[Excerpted records]
============================================================

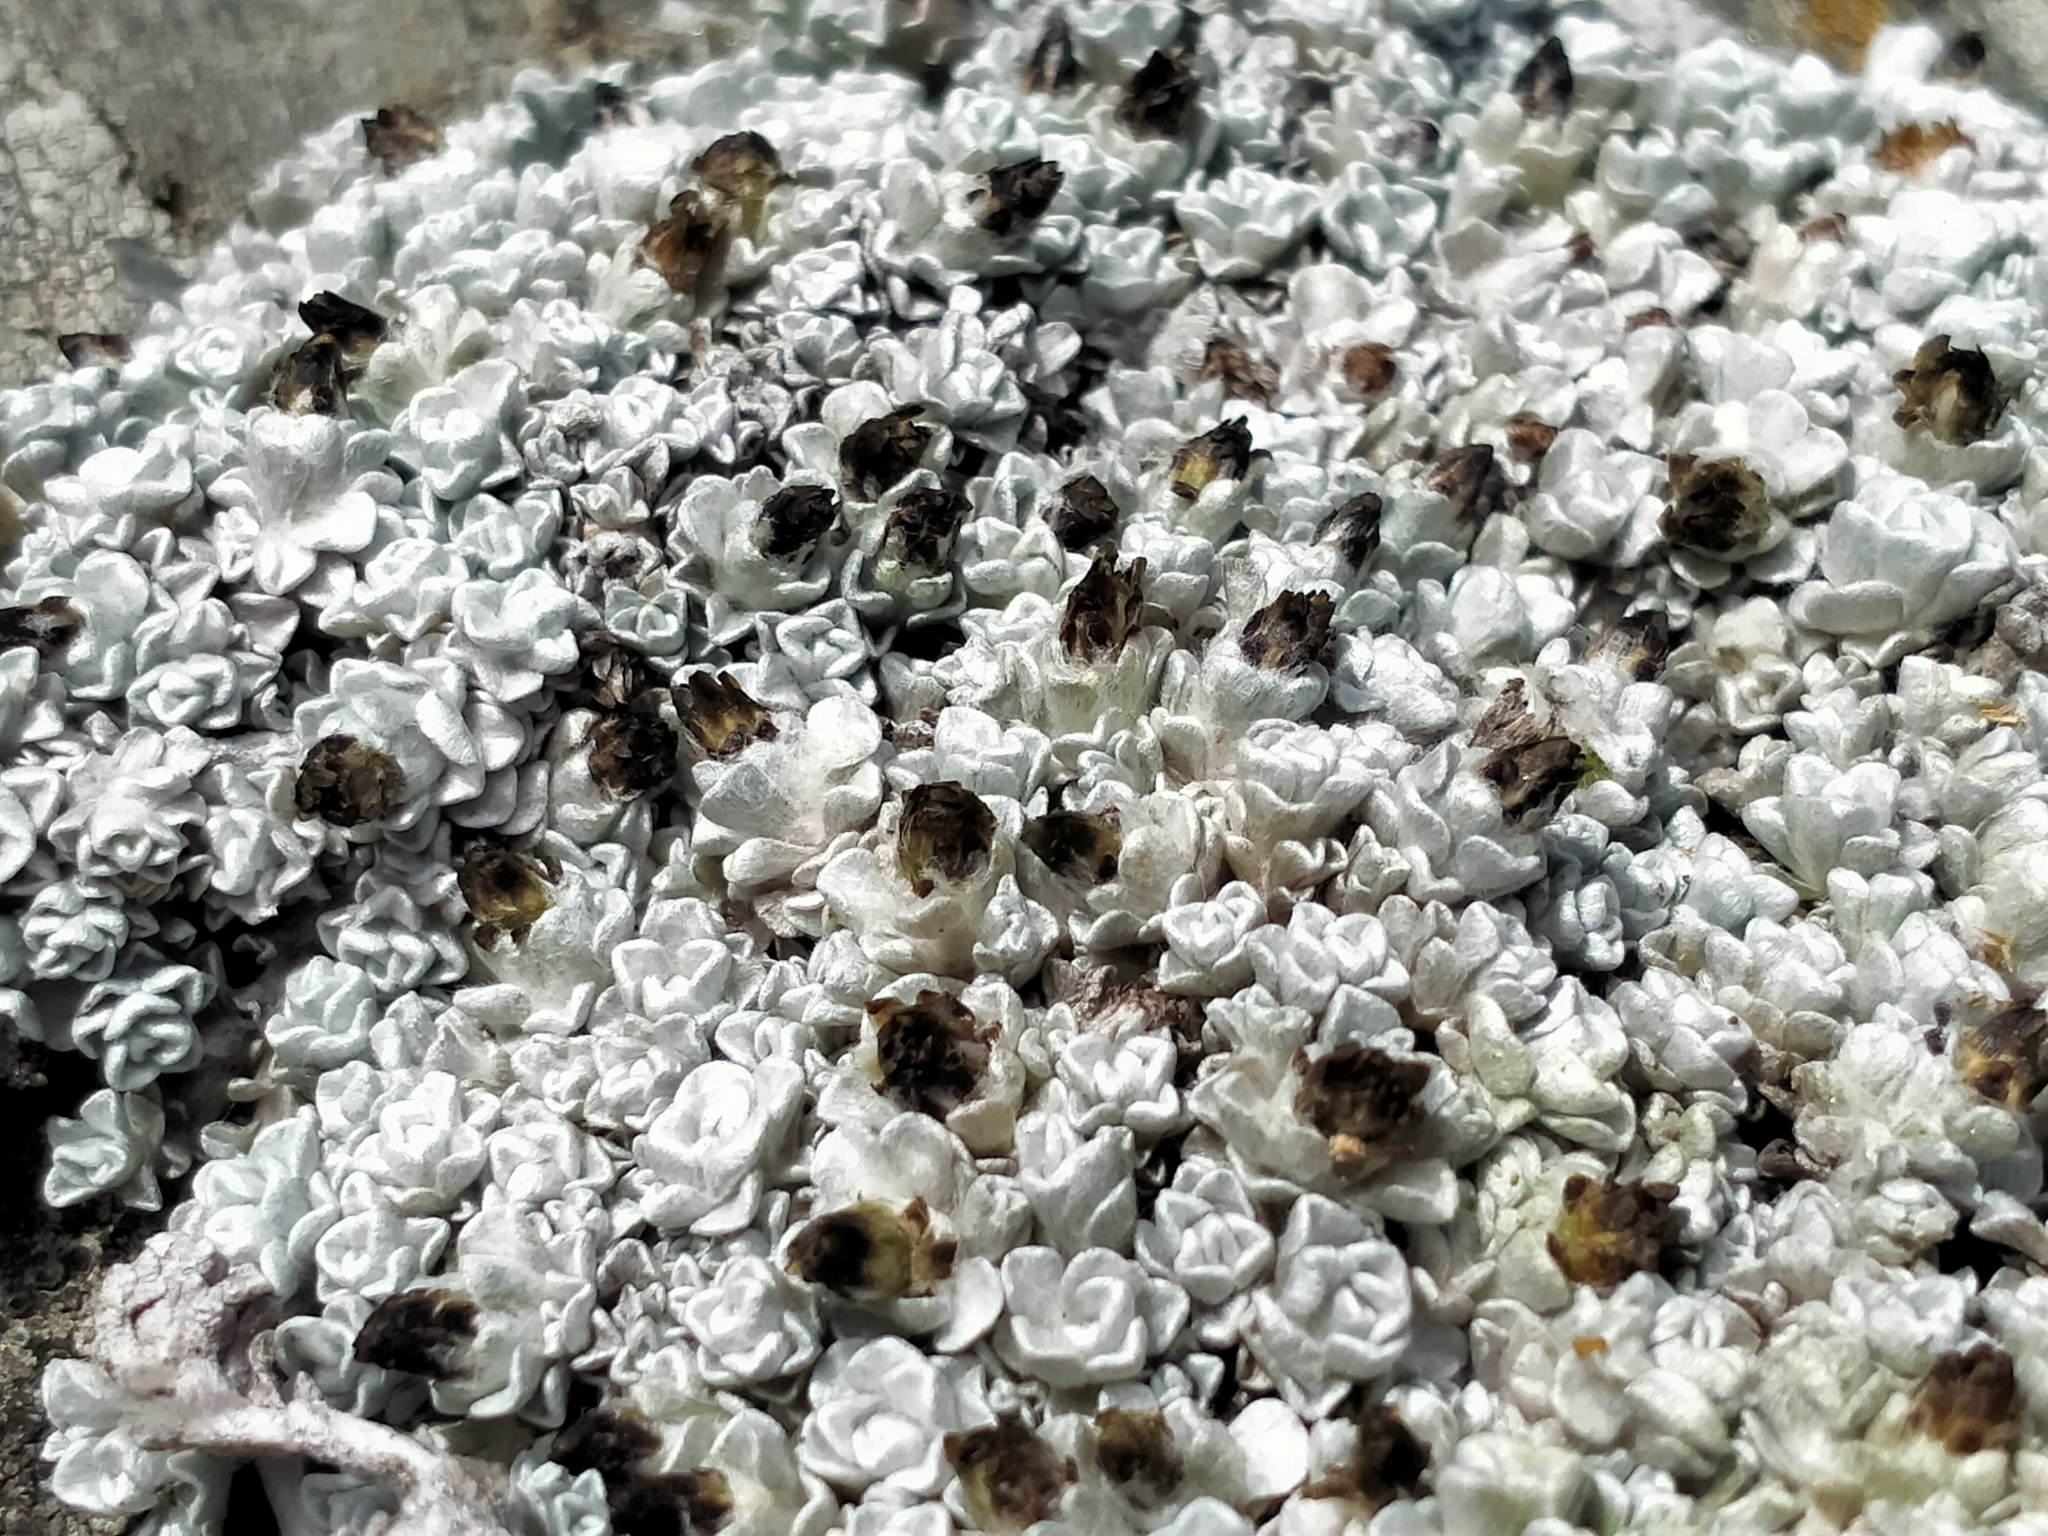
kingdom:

============================================================

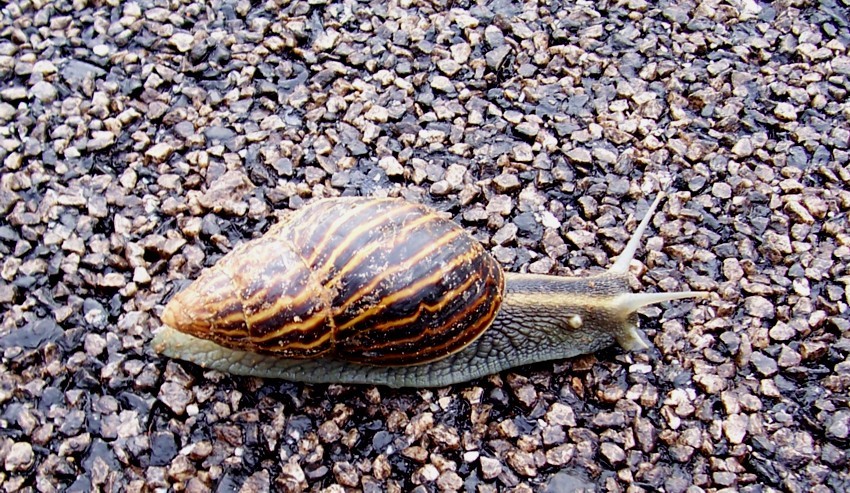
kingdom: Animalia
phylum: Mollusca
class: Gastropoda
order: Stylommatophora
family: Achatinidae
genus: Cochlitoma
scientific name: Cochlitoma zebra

============================================================

[Required work]
Output the lines of the items as a JSON list of strings, one string per line and blank lines omitted, covering only the part that opens with the line containing "phylum: Mollusca" and closes with the line containing "scientific name: Cochlitoma zebra", both included.

[Finished exercise]
[
  "phylum: Mollusca",
  "class: Gastropoda",
  "order: Stylommatophora",
  "family: Achatinidae",
  "genus: Cochlitoma",
  "scientific name: Cochlitoma zebra"
]